Categories: Direitos Humanos

PEC 171/93, a proposta que se baseia na Bíblia para reduzir a maioridade penal

Share

Proposta de 93, PEC 171 se baseia na Bíblia para pedir a diminuição da maioridade penal no Brasil. Confira alguns trechos no mínimo ‘curiosos’ da PEC para embasar seus argumentos em defesa da penalização daqueles que hoje são considerados menores de idade

Painel com o resultado da votação sobre a admissibilidade da PEC 171/93 na Comissão de Constituição e Justiça e Cidadania da Câmara

Thiago de Araújo, Brasil Post

Admitida por larga maioria na Comissão de Constituição e Justiça (CCJ) da Câmara dos Deputados, a Proposta de Emenda Constitucional (PEC) 171/1993 – a qual trata da diminuição da maioridade penal – possui dois trechos no mínimo ‘curiosos’ para embasar os seus argumentos que defendem a penalização daqueles que hoje são menores de idade no Brasil.

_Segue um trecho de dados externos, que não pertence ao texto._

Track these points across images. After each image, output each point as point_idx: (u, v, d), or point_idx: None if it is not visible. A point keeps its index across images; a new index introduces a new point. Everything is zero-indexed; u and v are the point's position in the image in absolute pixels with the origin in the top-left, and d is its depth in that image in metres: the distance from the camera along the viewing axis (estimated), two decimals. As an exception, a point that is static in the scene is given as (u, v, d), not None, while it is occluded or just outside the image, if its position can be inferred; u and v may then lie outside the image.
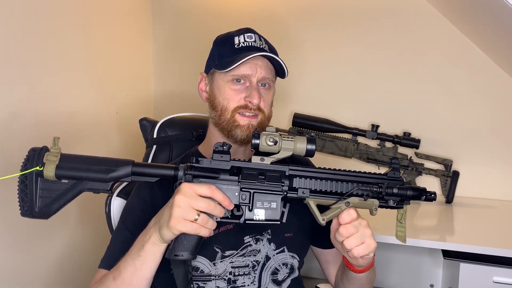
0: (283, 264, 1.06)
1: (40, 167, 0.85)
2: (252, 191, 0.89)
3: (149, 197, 1.04)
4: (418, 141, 1.77)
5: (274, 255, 1.05)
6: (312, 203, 0.90)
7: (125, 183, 1.21)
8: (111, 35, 1.89)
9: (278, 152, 0.90)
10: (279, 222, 0.89)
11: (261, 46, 1.05)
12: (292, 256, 1.07)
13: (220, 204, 0.85)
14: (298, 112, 1.86)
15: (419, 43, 1.95)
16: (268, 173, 0.89)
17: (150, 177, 0.87)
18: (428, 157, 1.83)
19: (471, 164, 1.92)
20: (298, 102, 2.09)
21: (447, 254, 1.49)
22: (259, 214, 0.88)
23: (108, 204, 1.20)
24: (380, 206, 0.92)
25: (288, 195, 0.90)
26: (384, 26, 1.98)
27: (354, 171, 0.93)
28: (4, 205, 1.29)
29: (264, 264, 1.04)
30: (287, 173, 0.91)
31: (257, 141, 0.88)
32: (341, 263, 1.12)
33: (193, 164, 0.88)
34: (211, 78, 1.07)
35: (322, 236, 1.12)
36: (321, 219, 0.90)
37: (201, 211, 0.82)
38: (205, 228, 0.83)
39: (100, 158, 0.89)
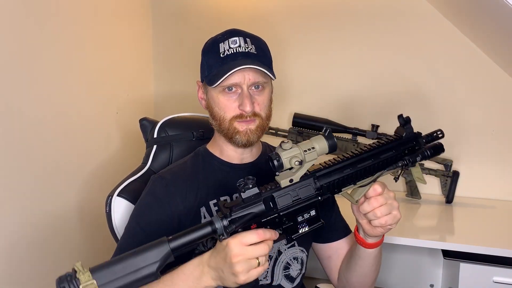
0: (293, 258, 1.09)
1: None
2: (291, 210, 0.88)
3: (164, 196, 1.04)
4: (418, 141, 1.77)
5: (285, 250, 1.08)
6: (345, 193, 0.94)
7: (126, 182, 1.22)
8: (111, 35, 1.89)
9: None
10: (322, 224, 0.91)
11: (246, 50, 1.02)
12: (302, 250, 1.11)
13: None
14: (298, 112, 1.86)
15: (418, 43, 1.95)
16: (299, 189, 0.89)
17: (191, 244, 0.82)
18: (428, 157, 1.83)
19: (471, 164, 1.92)
20: (298, 102, 2.09)
21: (447, 254, 1.49)
22: (303, 226, 0.89)
23: (108, 204, 1.20)
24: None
25: (322, 197, 0.91)
26: (384, 26, 1.98)
27: (374, 147, 0.95)
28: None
29: (276, 259, 1.07)
30: (315, 180, 0.90)
31: (280, 162, 0.84)
32: (348, 251, 1.14)
33: (230, 217, 0.83)
34: (205, 88, 1.08)
35: (324, 231, 1.15)
36: (355, 201, 0.94)
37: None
38: (267, 264, 0.85)
39: (132, 255, 0.80)
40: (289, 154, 0.84)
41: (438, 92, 1.95)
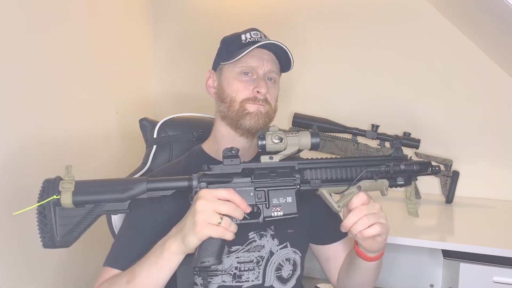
0: (286, 259, 1.08)
1: (57, 196, 0.86)
2: (266, 189, 0.91)
3: None
4: (418, 141, 1.77)
5: (277, 251, 1.07)
6: (325, 192, 0.93)
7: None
8: (111, 35, 1.89)
9: (284, 149, 0.92)
10: (297, 215, 0.91)
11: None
12: (295, 252, 1.10)
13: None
14: (298, 112, 1.86)
15: (419, 43, 1.95)
16: (279, 170, 0.92)
17: (165, 190, 0.90)
18: (428, 157, 1.83)
19: (471, 164, 1.92)
20: (298, 102, 2.09)
21: (447, 254, 1.49)
22: (277, 210, 0.91)
23: (108, 204, 1.20)
24: (390, 186, 0.96)
25: (301, 187, 0.93)
26: (384, 26, 1.98)
27: (360, 157, 0.97)
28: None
29: (268, 260, 1.06)
30: (296, 168, 0.94)
31: (263, 142, 0.90)
32: (347, 254, 1.13)
33: (206, 172, 0.90)
34: (219, 74, 1.11)
35: (321, 233, 1.15)
36: (336, 206, 0.92)
37: (223, 214, 0.84)
38: (229, 231, 0.84)
39: (114, 179, 0.91)
40: (273, 133, 0.91)
41: (438, 92, 1.95)
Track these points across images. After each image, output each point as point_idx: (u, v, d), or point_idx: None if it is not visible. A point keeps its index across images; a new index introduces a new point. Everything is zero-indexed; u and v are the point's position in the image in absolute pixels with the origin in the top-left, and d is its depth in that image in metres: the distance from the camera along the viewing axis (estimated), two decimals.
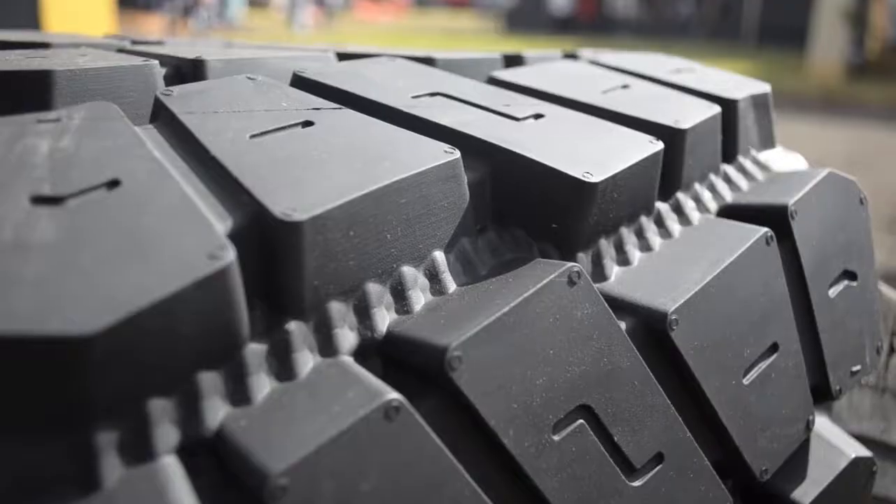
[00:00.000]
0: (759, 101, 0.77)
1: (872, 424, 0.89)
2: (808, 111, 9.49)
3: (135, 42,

“A uma certa altura, no Velho Testamento, o profeta Ezequiel nos dá a perfeita dimensão do que seja a responsabilidade pessoal. Não se cogita sequer de idade: ‘A alma que pecar, essa morrerá’ (Ez. 18). A partir da capacidade de comenter o erro, de violar a lei surge a implicação: pode também receber a admoestação proporcional ao delito – o castigo”.

“Ainda referindo-se a informações bíblicas, Davi, jovem, modesto pastor de ovelhas acusa um potencial admirável com o seu estro de poeta e cantor dedilhando a sua harpa mas, ao mesmo tempo, responsável suficientemente para atacar o inimigo do seu rebanho. Quando o povo de Deus estava sendo insultado pelo gigante Golias, comparou-o ao urso e ao leão que mata com suas mãos”.

Sim, você não leu errado. Ao invés de estatísticas, critérios técnicos ou opiniões de especialistas, a PEC 171/93 – de autoria do ex-deputado Benedito Domingos (PP-DF) –, a mais antiga a tramitar no Congresso Nacional para tratar da diminuição da maioridade penal no Brasil, se baseia na opinião do seu autor sobre o assunto e passagens bíblicas para ‘lhe dar sustentação’.

O trecho foi publicado no Diário do Congresso Nacional do dia 27 de outubro de 1993. Na página 23.063, consta o trecho bíblico mencionado acima.

Nas demais alegações de Benedito Domingos, está a crítica ao fato de que os jovens dos anos 40, inspiradores dos congressistas que definiram a idade de 18 anos como àquela da maioridade penal, eram bem diferentes daqueles de 1993.

“O noticiário da imprensa diariamente publica que a maioria dos crimes de assalto, de roubo, de assassinato e de latrocínio, são praticados por menores de dezoito anos, quase sempre, aliciados por adultos”, escreveu o ex-parlamentar, sem apresentar números para comprovar a sua tese – há dezenas hoje para desmentir esse raciocínio.

“O moço hoje entende perfeitamente o que faz e sabe o caminho que escolhe. Deve ser, portanto, responsabilizado por suas ações”, completou, esquecendo-se que o Estatuto da Criança e Adolescente (ECA) prevê punições a menores infratores, incluindo a internação – mais difícil seria explicar os motivos do Estado brasileiro não prover recuperação adequada em seu sistema prisional, seja para menores ou adultos.

Falando em Estado brasileiro, os artigos 5º e 19º da Constituição Federal falam na liberdade religiosa, o que é entendida por um ‘Estado laico’, não por não possuir nenhuma religião oficial, mas sim por aceitar todas as religiões e crenças. Antes disso, o decreto número 119-A, de 7 de janeiro de 1890, cujo autor foi Ruy Barbosa, já defendia o País como laico.

Ao que parece, o único ‘embasamento’ que os parlamentares de 2015 favoráveis à redução da maioridade penal no Brasil sabem lançar mão é o da ‘vontade popular’ – já comprovada em pesquisas. Ao comemorar a aprovação da CCJ ,o deputado federal Jair Bolsonaro (PP-RJ) precisou se retratar por usar uma foto da jovem Liana Friedenbach – algo de péssimo gosto -, assassinada no caso Champinha, em uma postagem na qual tentou aparecer como ‘pai da criança’ (autor da matéria).

Uma comissão especial será instituída na semana que vem na Câmara, já informou presidente Eduardo Cunha (PMDB-RJ) – este um conservador que defende várias posições por suas crenças religiosas, e não técnicas. Se aprovada, a proposta vai para duas votações no plenário, seguindo para o Senado em seguida. A tendência é que o caso acabe no Superior Tribunal Federal (STF), de um jeito ou de outro.